The market recorded about 3.2 million square feet of net absorption in the third quarter, significantly less than the roughly 4.9 million square feet in the second, according to Colliers' most recent data. And at 2.4 million square feet leased, the third quarter volume was less than half the figure reached in the second. Still, the vacancy rate among the big box facilities has continued to sink, falling from 9.31% in the second quarter to just 8.67%, a decline of 64 bps.
Colliers defines big box facilities as those with at least 300,000 square feet of space, of precast construction and with at least 28' clear heights. The Chicago region's big box inventory consists of 271 facilities totaling 152 million square feet. The majority of this space is in the I-80 and I-55 submarkets.

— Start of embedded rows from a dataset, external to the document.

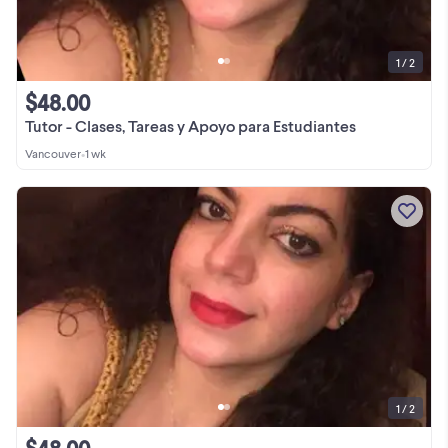
1 / 2
$48.00
Tutor - Clases, Tareas y Apoyo para Estudiantes
Vancouver
•
1 wk
1 / 2
$48.00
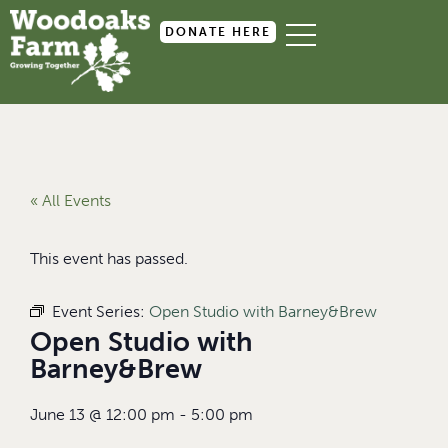
DONATE HERE
« All Events
This event has passed.
Event Series:
Open Studio with Barney&Brew
Open Studio with
Barney&Brew
June 13
@
12:00 pm
-
5:00 pm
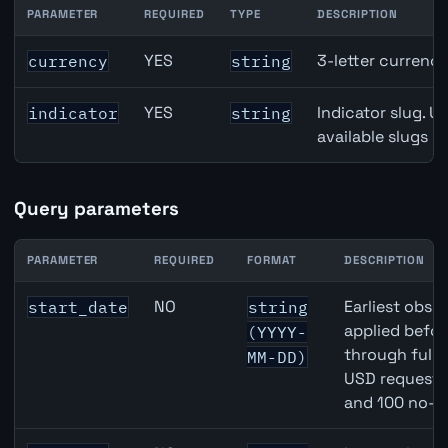
PARAMETER
REQUIRED
TYPE
DESCRIPTION
Denmark Gross Domestic Product (GDP) Growth API path
YES
3-letter currenc
currency
string
YES
Indicator slug. U
indicator
string
available slugs p
Query parameters
PARAMETER
REQUIRED
FORMAT
DESCRIPTION
Denmark Gross Domestic Product (GDP) Growth API que
NO
Earliest obser
start_date
string
applied befor
(YYYY-
through full
MM-DD)
USD requests 
and 100 no-k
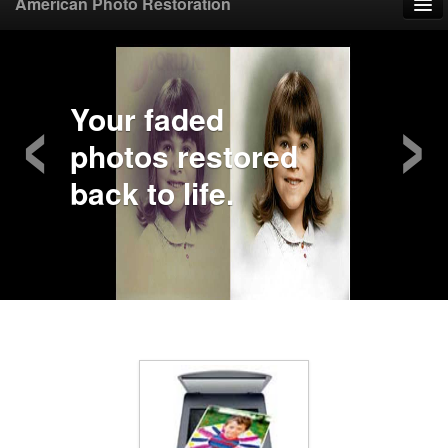
American Photo Restoration
Home
‹
›
Upload Photo
Your faded
photos restored
Mail Photo
back to life.
Prices
Samples
FAQ
Testimonials
Contact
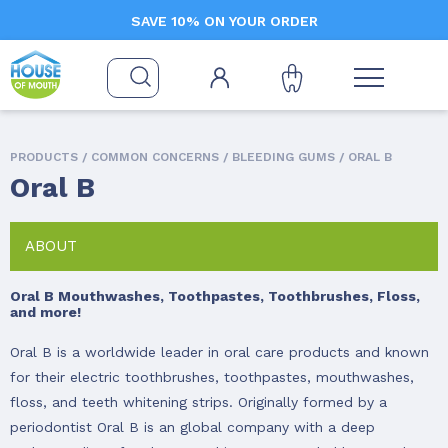
SAVE 10% ON YOUR ORDER
PRODUCTS /
COMMON CONCERNS
/
BLEEDING GUMS
/ ORAL B
Oral B
ABOUT
Oral B Mouthwashes, Toothpastes, Toothbrushes, Floss,
and more!
Oral B is a worldwide leader in oral care products and known
for their electric toothbrushes, toothpastes, mouthwashes,
floss, and teeth whitening strips. Originally formed by a
periodontist Oral B is an global company with a deep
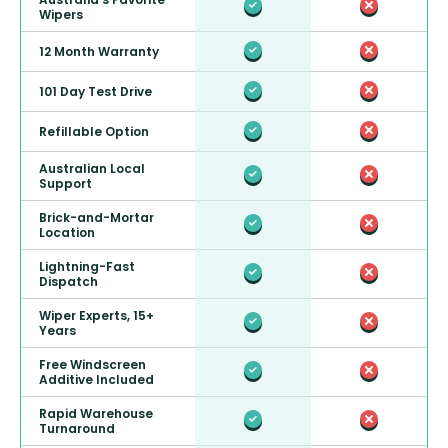
Wipers
12 Month Warranty
101 Day Test Drive
Refillable Option
Australian Local
Support
Brick-and-Mortar
Location
Lightning-Fast
Dispatch
Wiper Experts, 15+
Years
Free Windscreen
Additive Included
Rapid Warehouse
Turnaround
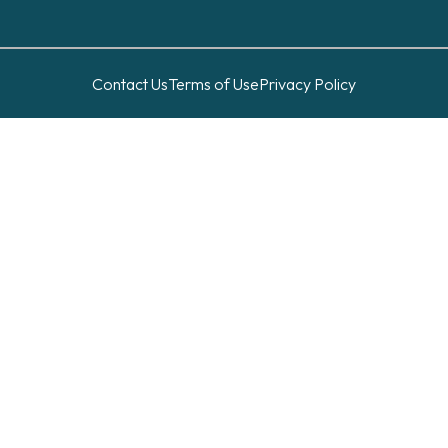
Contact Us
Terms of Use
Privacy Policy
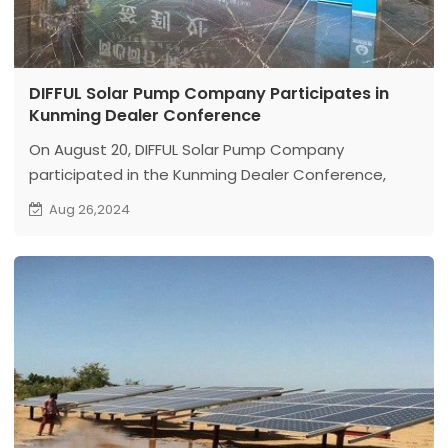
DIFFUL Solar Pump Company Participates in
Kunming Dealer Conference
On August 20, DIFFUL Solar Pump Company
participated in the Kunming Dealer Conference,
which promoted friendly cooperation and
Aug 26,2024
exchanges between dealers and DIFFUL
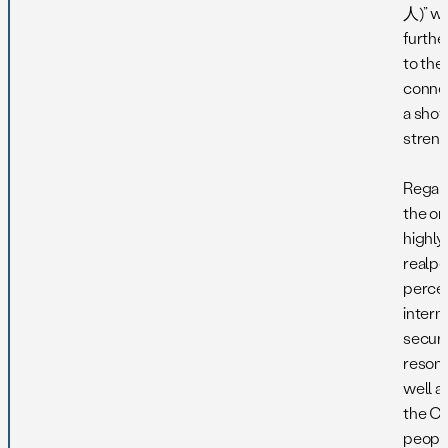
人)” w
furthe
to the
connec
a show
streng
Regard
the ori
highly
realpol
percep
intern
securi
reson
well 
the C
people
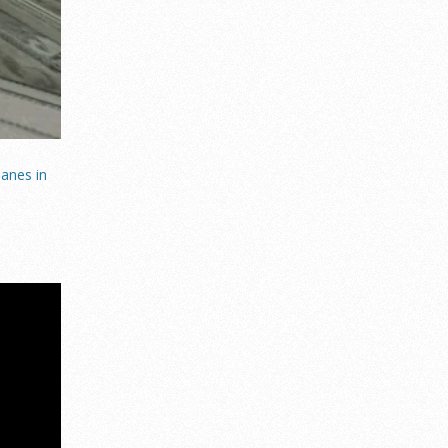
anes in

The historic leasing activity in the second quarter was driven by Saddle Creek Logistics' decision in May to lease a new 1,114,575 square foot build-to-suit distribution facility at CenterPoint Intermodal Center in suburban Joliet. The transaction was the largest industrial transaction in the Midwest region up to that point, according to officials from Newmark Grubb Knight Frank, which represented Saddle Creek. The top deals in the third were the Central American Group's leasing of 490,420 square feet at 815 Bluff Rd. in Romeoville, and Swap.com taking 361,176 square feet at 850 S. Veterans Pkwy. in Bolingbrook.
"The water cooler talk at every industry event and every office is about where we are in the cycle," Rosenberg adds, "and I think the user demand cycle has more legs and strong demand will continue at least through next year." The expansion of e-commerce will drive much of this, not just in Chicago, but throughout the nation. "More and more manufacturers are being required to ship directly to individual households," for example, and this will require the construction of many new distribution facilities.
Furthermore, even in the short term he "expects the leasing numbers to be higher in the fourth quarter than they were in the third. Some of our clients have come to us recently and said they were expanding and need about 50% more space. So that's a good sign."